"A filha de Jethro" (Botticelli)
"Verdadeiramente há um progresso sensível, dizia-se ele no dia seguinte; vendo exactamente as coisas, eu não tinha ontem qualquer prazer em estar na sua cama: é curioso, achava-a até feia."
E, decerto, era sincero, mas o seu amor estendia-se muito para além das regiões do desejo físico. A própria pessoa de Odette não tinha nele um grande lugar."
"Du côté de chez Swann" (Marcel Proust)
Ocorre-me o "mot" de Lacan: "Il n'y a pas de relation."

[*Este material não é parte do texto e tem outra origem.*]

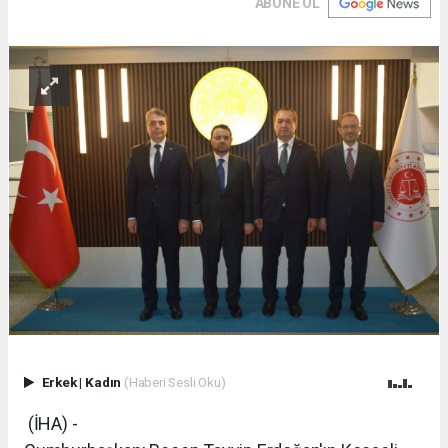
ABONE OL
Erkek
|
Kadın
(Haberi Sesli Oku)
(İHA) -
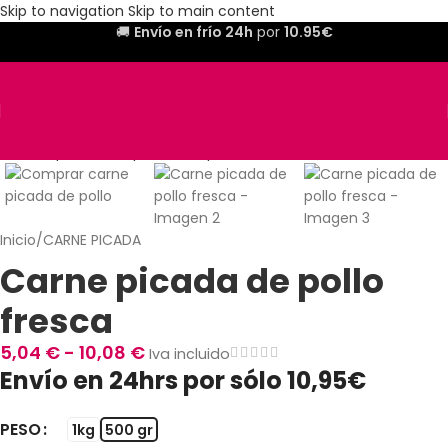
Skip to navigation
Skip to main content
🚚
Envío en frío 24h
por
10.95€
Inicio
/
CARNE PICADA
Carne picada de pollo
fresca
5,04
€
-
10,08
€
Iva incluido
Envío en 24hrs por sólo 10,95€
PESO
1kg
500 gr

Swann apaixonou-se por uma mulher que não desejava e que não era "o seu tipo". Pintou-a com as feições da filha de Jethro do Botticelli da Capela Sixtina, achou-lhe o mistério e a imprevisibilidade de qualquer ser independente e livre, que a dissimulação e a infidelidade da amada tornavam mais denso e complicavam.
Não era o desejo do desejo que perseguia, a identificação ou a posse (Bernardo Soares diz que não se possui coisa nenhuma), a não ser como aquilo que o fazia sair dum estado de esterilidade moral.
E comparo isto ao jogo dum actor versátil como Peter Sellers, por exemplo, o qual, através das várias máscaras foge de si mesmo numa alucinada relação com o outro.
Neste caso, o realismo da metamorfose dá a medida do prazer.